Denmark-based interior designer Martensen-Larsen styles homes in Scandinavia for all seasons. Her vast knowledge of the interior design industry and her history writing feature stories for European design magazines always had her dreaming of writing a book. When her editor approached her with an idea for a Christmas book, she jumped at the opportunity.
Full-color photos, family recipes and aesthetic interiors fill the pages, along with educational snippets about Scandinavian Jul traditions. Jul celebrations share some crossover with American traditions—like displaying a tree inside and enjoying mulled wine. Decorations are sometimes hung on the first Sunday of Advent, which can be as early as late November. Outdoor lights, wreaths and red-colored froufrou emerge from storage. No two Scandinavian Christmases are alike, as traditions differ not only across countries but also across households.

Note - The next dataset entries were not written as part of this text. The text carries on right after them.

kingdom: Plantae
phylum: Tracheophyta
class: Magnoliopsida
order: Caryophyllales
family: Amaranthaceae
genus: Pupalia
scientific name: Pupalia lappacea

Each chapter features homeowners in their spaces, along with DIY projects and customs. “It took me 10 minutes to find the creative people for the book,” says Martensen-Larsen. Using a card file of contacts from her work in the design industry, she convinced friends and family to invite her inside their homes amid the busy Christmas season.

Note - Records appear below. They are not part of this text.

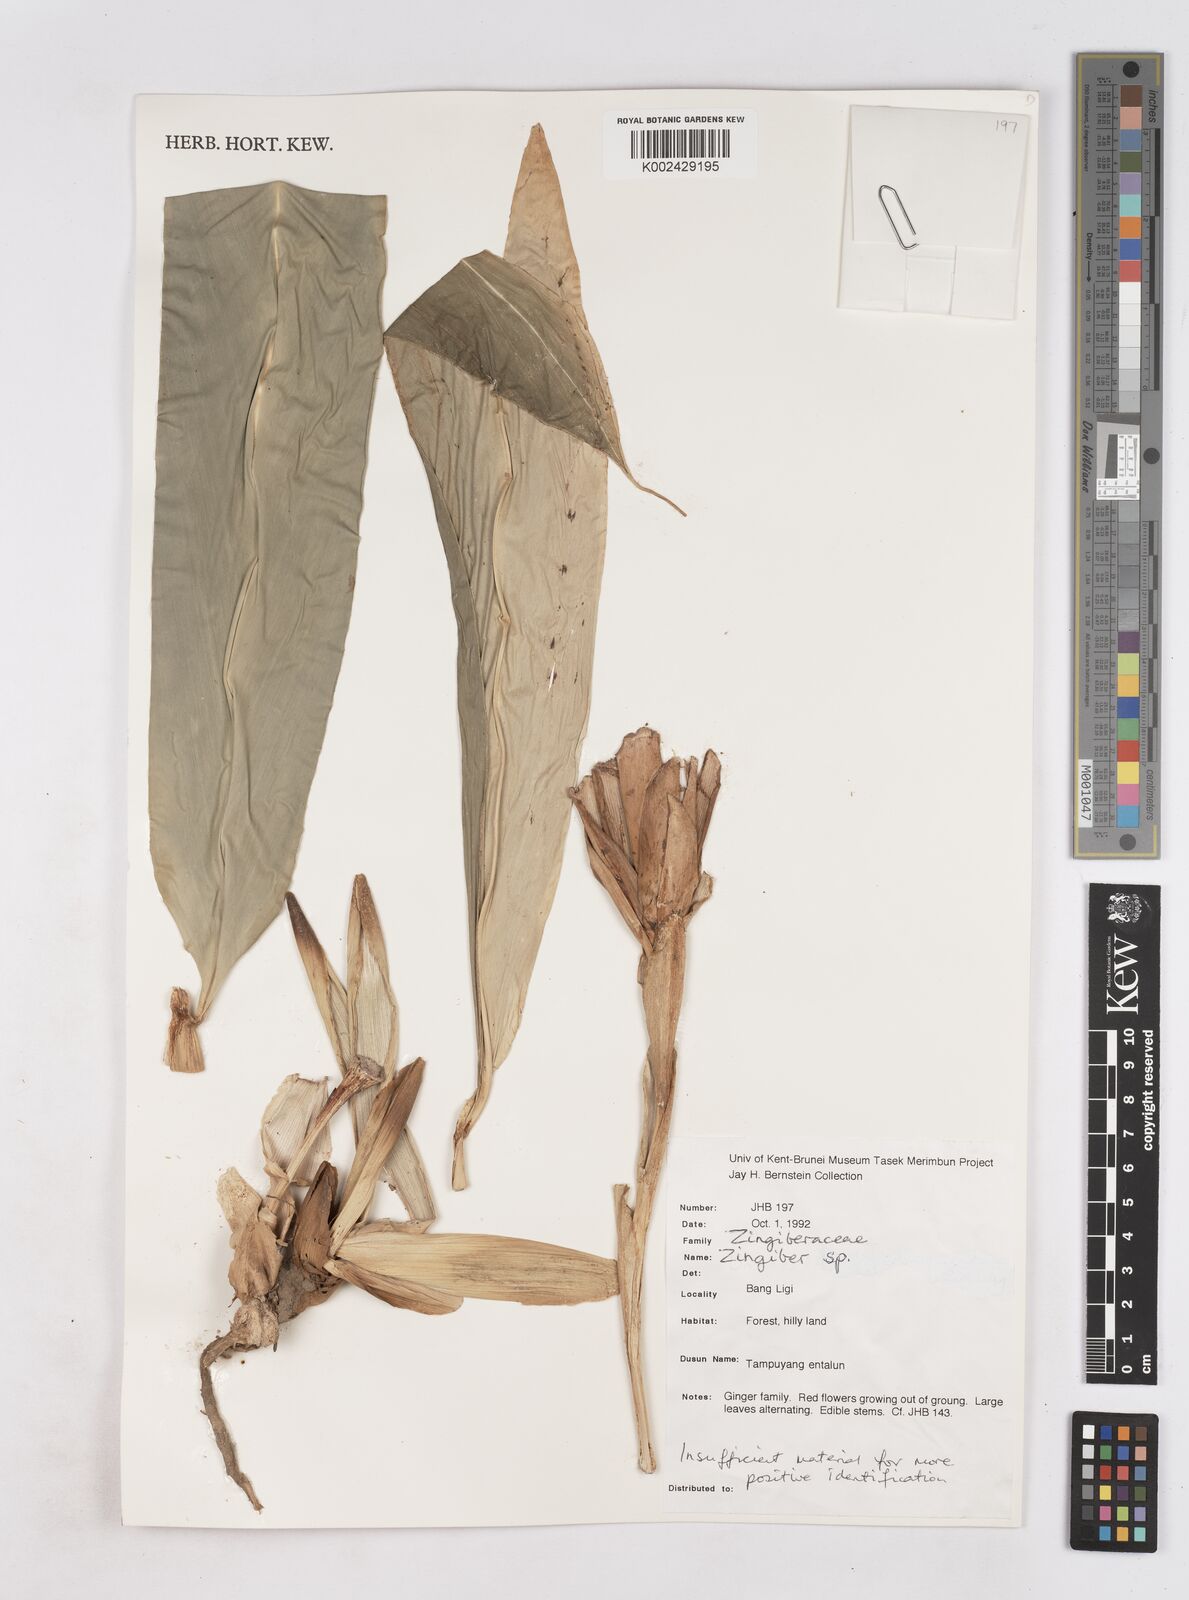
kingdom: Plantae
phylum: Tracheophyta
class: Liliopsida
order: Zingiberales
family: Zingiberaceae
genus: Zingiber
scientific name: Zingiber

One of the book’s jubilant interiors belongs to the author herself. “I would describe my style as subdued and simple. I tend to lean away from grand displays,” Martensen-Larsen says. Outside her home in Copenhagen is a garden bustling with vibrant pink hydrangeas. “I cut my flowers before the first frost and hang them to dry. Paired with bare branches I collect on dog walks, the wilted nature becomes my Christmas décor.” She seeks to make Christmas a more sustainable celebration achievable at any price point. Limiting herself to a purchase of one holiday adornment per year, the author has a deep appreciation for repurposing found treasures in nature.
Inside decorator Leif Sigersen’s one-bedroom home is a collection of festive flea market finds. “Leif’s home is living proof that lack of space is of absolutely no hindrance to surround oneself with lots of things,” Martensen-Larsen writes. Best described as eclectic and artful, his décor is an array of trinkets. Live greenery weaves beautifully between the assortments. The trimmings remind Sigersen of childhood memories when he would loot the family tree of the sweets that were used as ornaments. His chapter concludes with the sweet raspberry sauce recipe he brings to Christmas gatherings.
“I hope the takeaway is that you can still have a cozy and pretty Christmas on a budget without sacrifice,” says Martensen-Larsen. The book opens readers’ eyes to the Scandinavian ways of celebrating the season and inspires new decorating ideas. Readers shouldn’t be surprised if inspiration strikes to repurpose their garden trimmings for this year’s holiday décor.